Rİ-21

1.1K 102 15
                                    

Kızın mavi saçları suyun akıntısıyla dalgalanırken artık rüyasının da anılarının bir parçası olduğunu anlamaya başlamıştı ama babasının Poseidon olmayışı... bunu kabullenemezdi. O yıllarca Atlantis'te büyümüştü. Nasıl olur da Pontus'un kızı olabilirdi ki? Hiçbir şey mantıklı gelmiyordu.

"Hiçbir şey hatırlamadığını unutmuşum."

"Her şeyi hatırladığında çevrende kimse kalmayacak İnci. O zaman bana geri döneceksin."

Lagiacrus'un sözleri zihninde yankılanırken neden bahsettiğini daha iyi kavramaya başladı. Bu anıları, unuttuklarının sadece küçük bir parçasıydı.

Bir deniz yılanı parçalara ayrıldı. Vücudu toza dönüşüp Tartarus'a gitmek yerine parçalanmış bedeni zeminde kaldı. Havaya yayılan kanda kendisini gördü: 10 yaşında, mavmavi gözlerinde şeytani bir parıltı bulunan kız.

İnleyerek başını tuttu ve gözlerini kapattı. Gözlerini o kadar sıktı ki bu görüntüleri engelleyeceğini düşündü.

Deniz yılanının yanına 3 Siren cesedi düştü. Ardından Mariana'nın yanındaki muhafızlar suda hafifçe süzülerek zemindeki yerini aldı. Etrafı kaplayan kan, havadaki sis gibiydi. Uzağı görmeni engelliyordu. Sisten tek farkı sana kendi yansımanı gösteriyorlardı. Kanın parlaklığı hafifçe azalırken gördüğü yüz de silindi.

Bu sefer bakışlarını elindeki tanıdık kılıca çevirdi. Kutsal buzdan yapılma kılıç, kandan daha iyi yansıtıyordu yüzünü. Yüzündeki canavar kanları suyun içinde olmasına rağmen akmamış veya dağılmamıştı. Sanki gerçek kişiliğini gelecekteki kendisine aktarmak için özellikle böyle davranıyordu küçük kız.

Görüntü birden kılıçtan uzaklaştı ve simsiyah boşluğa kilitlendi. Karanlığın içinden çıkan onlarca canavar intikam için üzerine çullandı.

Gözlerini hızla araladı. Bu sefer de rüyadan uyanmak ister gibiydi.

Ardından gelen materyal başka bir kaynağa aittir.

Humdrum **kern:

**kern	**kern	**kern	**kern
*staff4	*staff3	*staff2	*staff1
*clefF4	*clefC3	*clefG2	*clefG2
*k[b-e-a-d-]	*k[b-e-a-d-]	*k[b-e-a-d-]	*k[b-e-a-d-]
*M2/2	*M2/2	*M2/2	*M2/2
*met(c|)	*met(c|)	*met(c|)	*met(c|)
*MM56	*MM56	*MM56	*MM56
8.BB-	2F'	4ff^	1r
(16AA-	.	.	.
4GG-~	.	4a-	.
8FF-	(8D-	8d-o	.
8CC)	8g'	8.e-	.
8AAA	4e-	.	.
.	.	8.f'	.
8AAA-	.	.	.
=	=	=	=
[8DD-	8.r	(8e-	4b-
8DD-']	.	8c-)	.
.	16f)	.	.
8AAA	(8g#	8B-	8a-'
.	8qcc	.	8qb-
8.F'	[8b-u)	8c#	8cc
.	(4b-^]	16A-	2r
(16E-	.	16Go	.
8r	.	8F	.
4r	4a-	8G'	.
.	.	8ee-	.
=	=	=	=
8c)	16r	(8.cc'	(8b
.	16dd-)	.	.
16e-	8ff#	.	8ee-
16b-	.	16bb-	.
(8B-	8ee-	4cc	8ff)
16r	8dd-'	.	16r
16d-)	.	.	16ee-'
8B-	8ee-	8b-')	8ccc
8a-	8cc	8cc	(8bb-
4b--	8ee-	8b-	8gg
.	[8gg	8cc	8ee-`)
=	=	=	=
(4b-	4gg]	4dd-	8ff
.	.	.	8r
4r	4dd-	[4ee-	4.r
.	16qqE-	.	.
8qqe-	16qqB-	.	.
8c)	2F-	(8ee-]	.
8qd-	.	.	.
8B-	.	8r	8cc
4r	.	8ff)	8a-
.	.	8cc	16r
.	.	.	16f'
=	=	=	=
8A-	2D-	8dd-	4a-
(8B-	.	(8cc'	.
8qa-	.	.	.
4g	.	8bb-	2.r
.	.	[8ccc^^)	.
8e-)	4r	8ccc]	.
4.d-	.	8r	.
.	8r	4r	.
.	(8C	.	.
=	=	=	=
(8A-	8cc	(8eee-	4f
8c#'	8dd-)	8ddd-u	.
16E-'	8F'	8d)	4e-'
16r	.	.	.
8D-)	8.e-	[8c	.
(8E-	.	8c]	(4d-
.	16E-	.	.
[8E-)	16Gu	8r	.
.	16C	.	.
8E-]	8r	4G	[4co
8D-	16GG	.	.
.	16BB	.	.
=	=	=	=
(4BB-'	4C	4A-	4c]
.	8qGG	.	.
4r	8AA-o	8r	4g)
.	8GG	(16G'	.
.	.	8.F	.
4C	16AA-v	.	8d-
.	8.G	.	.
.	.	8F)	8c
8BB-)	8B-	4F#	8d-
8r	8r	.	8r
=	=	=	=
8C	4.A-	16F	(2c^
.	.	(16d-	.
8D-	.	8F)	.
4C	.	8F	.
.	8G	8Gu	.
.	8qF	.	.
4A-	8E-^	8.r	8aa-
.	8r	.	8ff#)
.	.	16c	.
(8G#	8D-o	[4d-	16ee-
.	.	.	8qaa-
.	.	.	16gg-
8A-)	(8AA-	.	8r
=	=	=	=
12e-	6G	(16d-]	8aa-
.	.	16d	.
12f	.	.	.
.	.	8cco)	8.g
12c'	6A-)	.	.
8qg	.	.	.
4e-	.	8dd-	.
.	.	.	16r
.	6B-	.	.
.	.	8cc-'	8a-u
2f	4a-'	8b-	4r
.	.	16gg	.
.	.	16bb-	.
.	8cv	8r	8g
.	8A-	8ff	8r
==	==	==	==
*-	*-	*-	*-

Bulunduğu yerde iyice büzülürken 10 yaşındaki hali gözlerinin önünden gitmiyordu. Şu anki gümüş gözlerinin aksine şeytani bir parıltıyla kaplı mavi gözleri aklından silemiyordu. O bakışlar... bir katilin bakışlarından farksızdı. Öldürmek için doğmuşcasına soğukkanlıydılar. 10 yaşındaki bir kızı hangi baba böyle bir canavara çevirmek isterdi ki?

O an yıllarca yapmadığı bir şey yapmak istedi: hüngür hüngür ağlamak. İçini yakan görüntüleri gözyaşlarıyla dışarı atmak istedi. Haykırışları okyanusta yankılansın ve sesi asla kaybolmasın istedi. Acı çektiğini ilk defa herkesin bilmesini istedi.

Ama yapamadı. Gözlerinden bir damla yaş gelmedi. Dudaklarından herhangi bir çığlık firar etmedi. Olmadı. Olduğu şey için ağlayamadı.

Bir süre sessizce bekledi. Herhangi bir başka görüntünün gözlerini istila etmesini bekledi. Ama hiçbir şey olmadı. Okyanus doğan güneş ile yeni yeni aydınlanmaya başlarken başını yerden kaldırdı ve birkaç metre ötesindeki çukura baktı. Korkunç anılarının saklandığı o çukura yaklaşmak bile istemedi.

Okeanos'un sarayına baktı ama oraya da dönemezdi. Orası evi değildi. Bir gecelik dinlenme merkeziydi o kadar.

Gerçi şimdi bir evi varmış gibi hissetmiyordu. Yıllarını geçirdiği Atlantis bile evi gibi gelmiyordu artık. Ne Poseidon'un sarayı eviydi ne de başka bir yer.

Yüzünü ovuşturup anılarını zihninin en derin köşelerine itekledi. Yavaşça çukura doğru ilerleyip oturdu. Sonsuz gibi görünen karanlığa dalgın dalgın bakmaya başladı. O karanlıkla mavi gözleri görecek kadar paranoyaklaştığını hissetti. Başını sallayarak görüntüden kurtulsa da karşılaştığı bakır gözler daha iyi hissetmesini sağlamamıştı.